O primeiro-ministro da Espanha, José Luis Zapatero, decepcionado com seus amigos latino-americanos, principalmente após as decisões do presidente boliviano, Evo Morales, sobre a ruptura dos contratos com as empresas multinacionais de petróleo e gás, decidiu mudar de estratégia na América Latina, aproximando-se dos mais moderados, os presidentes do Brasil, Luiz Inácio Lula da Silva, e do México, Vicente Fox, afastando-se do venezuelano Hugo Chavez e de Morales. Falta de confiança corresponde a falta de investimentos no país. Essa ameaça paira no ar em vários países europeus, inclusive na França, depois do presidente boliviano ter afirmado que não pagará nenhuma indenização às 26 empresas que exploravam o gás e o petróleo no seu país.No encontro de Viena, na Áustria, Zapatero voltou a reclamar, agora pessoalmente, garantias concretas para os interessados da espanhola Repsol, que é o segundo investidor no setor petrolífero no país - depois da brasileira Petrobras - movimentando 1 bilhão de euros e controlando 10% de suas reservas.
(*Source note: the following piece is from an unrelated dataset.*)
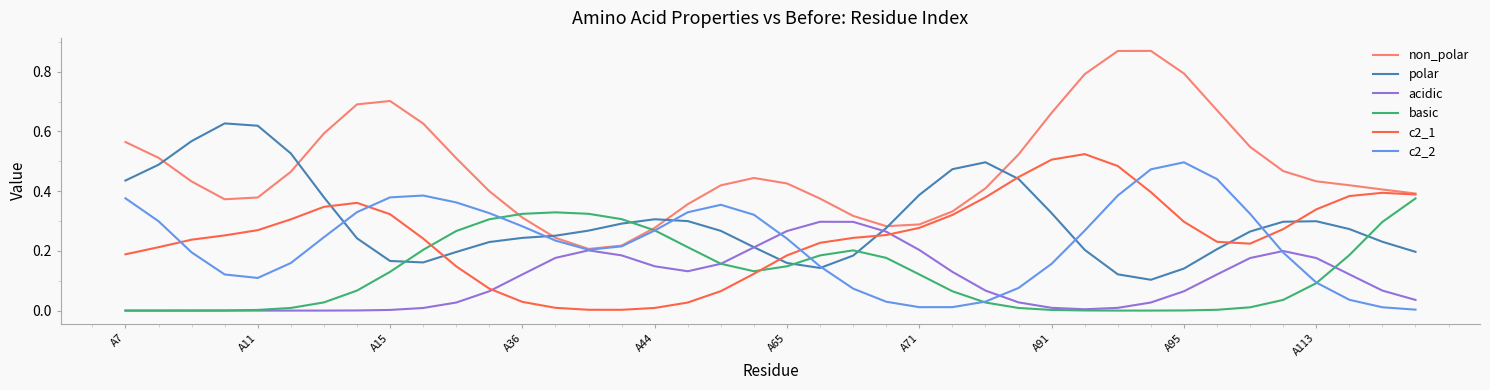

Which series has the widest spread of values?

non_polar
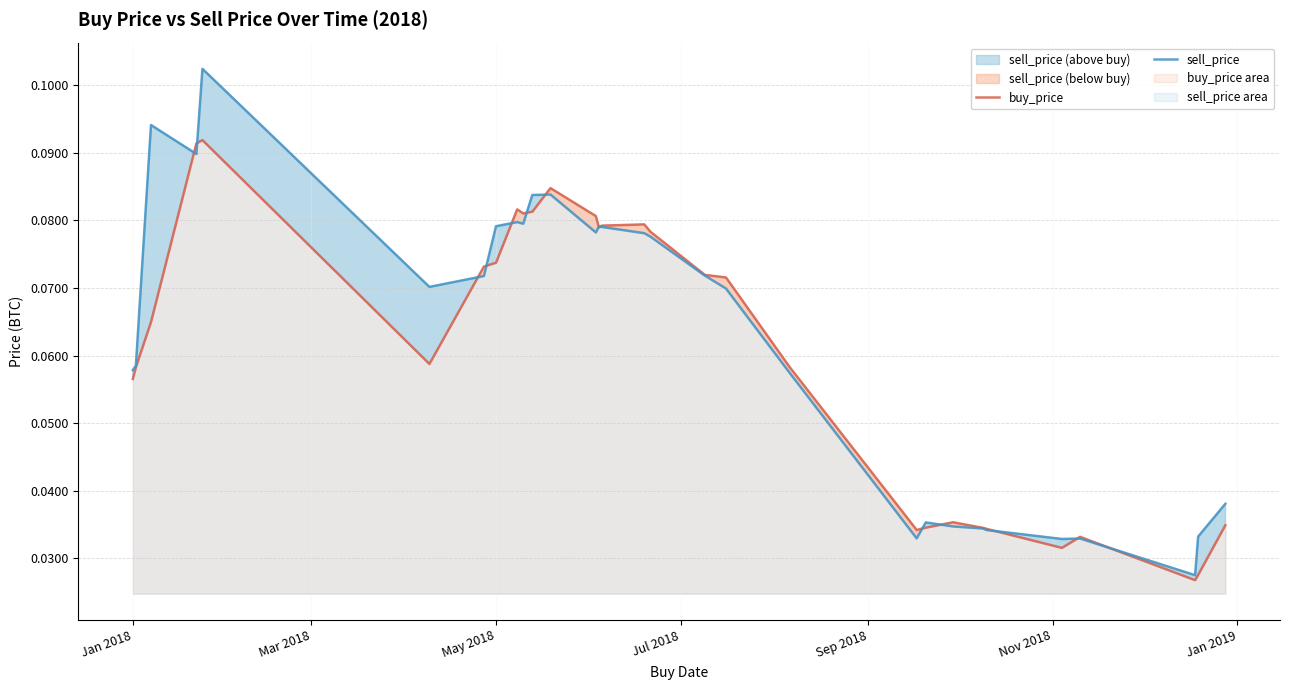

Between which two adjacent categories do sell_price and buy_price first intersect?

May 2018 and Jul 2018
Ao assumir o poder na Espanha, Zapatero passou a ser o dirigente europeu mais próximo, admirador de líderes populistas latino-americanos como Chávez, Lula e, mais recentemente, o próprio Morales. Hoje, Zapatero parece bem mais afinado com as preocupações de organizações como a Organização de Cooperação e de Desenvolvimento Econômicos (OCDE), que vê no populismo "um fator de instabilidade política e econômica". Continente Hoje, o continente latino-americano representa 5% das importações e exportações espanholas, mas representou entre 1993 e 2004 cerca de 35% dos investimentos espanhóis no exterior, um total de 115 bilhões de euros. Zapatero, nessas últimas semanas, procura se afastar de seus parceiros latino-americanos que o decepcionaram, preconizando uma maior cooperação com os seus colegas europeus e com os Estados Unidos. Se não se espera resultados significativos da quarta reunião de cúpula União Européia-América Latina - diante das fortes divisões constatadas entre os quase 60 chefes de governo e de Estado presentes - o encontro serve para uma maior coordenação entre os europeus que multiplicaram, em Viena, seus contatos bilaterais.